The results of the current study also demonstrated sex differences in both TGMD-2 scores and product assessed motor competence, with boys demonstrating higher actual motor competence compared to girls, a finding that is consistent with prior studies in the United Kingdom highlighting motor competence differences between boys and girls (Bryant et al., 2014). The current results also support data collected on children from outside the United Kingdom (Goodway & Rudisill, 1997; Rudisill et al., 1993). Systematic review and meta-analysis have shown, more specifically, that boys tend to be better than girls in object control and motor coordination, but they are not necessarily better at all aspects of motor competence (Barnett et al., 2016).
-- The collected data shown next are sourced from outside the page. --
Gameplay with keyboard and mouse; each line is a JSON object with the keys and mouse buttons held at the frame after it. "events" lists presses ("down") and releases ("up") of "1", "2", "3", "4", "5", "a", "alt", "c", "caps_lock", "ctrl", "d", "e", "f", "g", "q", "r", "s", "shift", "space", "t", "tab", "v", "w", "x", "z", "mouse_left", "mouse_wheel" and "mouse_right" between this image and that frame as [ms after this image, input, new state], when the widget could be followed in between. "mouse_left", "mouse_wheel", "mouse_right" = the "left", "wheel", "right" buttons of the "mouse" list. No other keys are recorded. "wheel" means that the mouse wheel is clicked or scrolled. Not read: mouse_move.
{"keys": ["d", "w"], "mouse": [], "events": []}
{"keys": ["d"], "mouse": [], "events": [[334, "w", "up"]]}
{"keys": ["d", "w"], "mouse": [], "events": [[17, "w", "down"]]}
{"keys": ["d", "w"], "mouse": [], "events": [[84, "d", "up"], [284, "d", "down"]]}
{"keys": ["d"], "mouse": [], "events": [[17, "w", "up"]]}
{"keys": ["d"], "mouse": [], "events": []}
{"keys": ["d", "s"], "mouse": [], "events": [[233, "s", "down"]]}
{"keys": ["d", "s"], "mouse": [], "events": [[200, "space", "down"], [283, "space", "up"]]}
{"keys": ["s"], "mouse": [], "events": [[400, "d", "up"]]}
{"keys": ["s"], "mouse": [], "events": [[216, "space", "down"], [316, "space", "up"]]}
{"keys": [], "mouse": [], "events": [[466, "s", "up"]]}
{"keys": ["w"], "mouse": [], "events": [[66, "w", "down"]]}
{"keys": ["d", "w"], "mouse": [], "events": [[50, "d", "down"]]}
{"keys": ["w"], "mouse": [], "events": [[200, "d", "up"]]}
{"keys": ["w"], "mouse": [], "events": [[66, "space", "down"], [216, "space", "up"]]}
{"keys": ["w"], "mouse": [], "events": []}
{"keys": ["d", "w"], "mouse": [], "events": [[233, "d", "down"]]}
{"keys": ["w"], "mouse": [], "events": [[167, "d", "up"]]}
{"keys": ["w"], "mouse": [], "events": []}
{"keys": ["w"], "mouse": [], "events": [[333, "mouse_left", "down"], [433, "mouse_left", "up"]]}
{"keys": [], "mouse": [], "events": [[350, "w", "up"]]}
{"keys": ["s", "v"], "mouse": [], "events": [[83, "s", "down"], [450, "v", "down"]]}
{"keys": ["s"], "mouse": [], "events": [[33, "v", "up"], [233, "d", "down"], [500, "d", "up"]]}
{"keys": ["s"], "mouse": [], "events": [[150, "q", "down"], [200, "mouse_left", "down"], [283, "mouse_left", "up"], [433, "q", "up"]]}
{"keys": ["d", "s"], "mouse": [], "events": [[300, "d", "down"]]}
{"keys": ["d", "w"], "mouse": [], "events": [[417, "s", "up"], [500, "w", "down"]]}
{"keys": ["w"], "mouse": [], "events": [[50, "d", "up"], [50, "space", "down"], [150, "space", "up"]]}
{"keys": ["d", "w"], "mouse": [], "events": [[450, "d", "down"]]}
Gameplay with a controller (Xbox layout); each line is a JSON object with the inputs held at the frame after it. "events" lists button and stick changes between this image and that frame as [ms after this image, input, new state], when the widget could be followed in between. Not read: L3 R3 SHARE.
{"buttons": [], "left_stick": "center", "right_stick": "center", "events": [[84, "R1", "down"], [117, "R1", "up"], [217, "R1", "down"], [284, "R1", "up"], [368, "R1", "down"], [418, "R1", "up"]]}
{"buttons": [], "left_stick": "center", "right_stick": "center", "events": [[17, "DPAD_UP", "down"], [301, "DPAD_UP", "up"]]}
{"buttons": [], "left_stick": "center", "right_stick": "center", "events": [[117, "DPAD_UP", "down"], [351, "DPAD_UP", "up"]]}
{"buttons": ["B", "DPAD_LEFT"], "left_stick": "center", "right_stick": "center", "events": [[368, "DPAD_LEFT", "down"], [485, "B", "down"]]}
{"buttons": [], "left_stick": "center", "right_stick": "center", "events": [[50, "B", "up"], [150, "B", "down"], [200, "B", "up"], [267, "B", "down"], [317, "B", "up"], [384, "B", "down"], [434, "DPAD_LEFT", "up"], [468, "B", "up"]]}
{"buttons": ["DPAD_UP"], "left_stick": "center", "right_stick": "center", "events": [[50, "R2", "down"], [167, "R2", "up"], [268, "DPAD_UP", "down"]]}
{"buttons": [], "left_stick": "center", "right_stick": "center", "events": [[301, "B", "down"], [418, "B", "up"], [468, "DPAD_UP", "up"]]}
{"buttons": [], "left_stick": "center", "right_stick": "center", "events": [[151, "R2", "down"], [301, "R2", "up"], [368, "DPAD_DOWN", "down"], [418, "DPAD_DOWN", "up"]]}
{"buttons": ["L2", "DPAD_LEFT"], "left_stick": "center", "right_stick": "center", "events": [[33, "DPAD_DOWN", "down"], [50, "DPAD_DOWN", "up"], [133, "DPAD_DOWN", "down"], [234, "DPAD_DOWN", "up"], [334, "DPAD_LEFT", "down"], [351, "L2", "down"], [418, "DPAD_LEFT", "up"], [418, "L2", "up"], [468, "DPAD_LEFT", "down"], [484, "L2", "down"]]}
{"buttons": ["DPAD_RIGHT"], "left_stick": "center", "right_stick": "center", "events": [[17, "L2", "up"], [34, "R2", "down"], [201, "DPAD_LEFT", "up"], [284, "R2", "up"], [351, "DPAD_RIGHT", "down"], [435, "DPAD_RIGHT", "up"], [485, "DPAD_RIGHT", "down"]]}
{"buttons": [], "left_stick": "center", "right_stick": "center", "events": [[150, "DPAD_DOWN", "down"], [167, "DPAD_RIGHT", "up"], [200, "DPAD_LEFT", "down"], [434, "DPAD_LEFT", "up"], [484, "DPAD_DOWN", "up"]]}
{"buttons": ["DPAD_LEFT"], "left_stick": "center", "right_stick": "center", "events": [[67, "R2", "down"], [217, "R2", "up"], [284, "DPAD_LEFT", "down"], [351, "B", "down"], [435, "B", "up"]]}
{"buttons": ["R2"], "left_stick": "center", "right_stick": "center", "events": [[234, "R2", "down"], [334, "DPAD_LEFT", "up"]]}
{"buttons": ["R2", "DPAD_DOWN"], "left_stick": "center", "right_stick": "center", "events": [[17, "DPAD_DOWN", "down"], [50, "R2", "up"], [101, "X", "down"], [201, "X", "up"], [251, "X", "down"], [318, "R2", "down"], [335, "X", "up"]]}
There are of course important limitations to the current study. The use of tertiles in the current study was undertaken to create three equal groups to represent low, medium and high perceived motor competence. While dividing PMSC scores into tertiles can be useful, our classifications were limited to scores obtained by our relatively small sample, and the cut-offs we employed may not generalize to similar classification levels in other samples. Other research, with older children, has advocated cluster profiling in which grouping is based on combinations of low and high perceived and actual motor competence (Bardid et al., 2016). This technique is commonly performed, though groups formed are still unique to the PMSC responses of the researchers’ separate participant samples. Furthermore, the present study focused on a relatively narrow range of motor skills assessed by both the TGMD-2 and the corresponding PMSC, meaning that our results are restricted to this skill subset, limiting our ability to evaluate or make a full range of comparisons between actual and perceived object control or locomotor skills. Although Lopes et al. (2016) recently suggested that it may not actually be necessary to ask children their self-perception in all of the skills of the TGMD, skills such as running and jumping, compared to other skills (e.g., gallop), are more easily understood by young children. Finally, our findings are based on a relatively small sample of children from one geographical area of the United Kingdom. The results of the present study suggest that actual motor competence is significantly poorer in children who perceive their competence to be low compared to children with medium or high levels of self-perceived motor competence.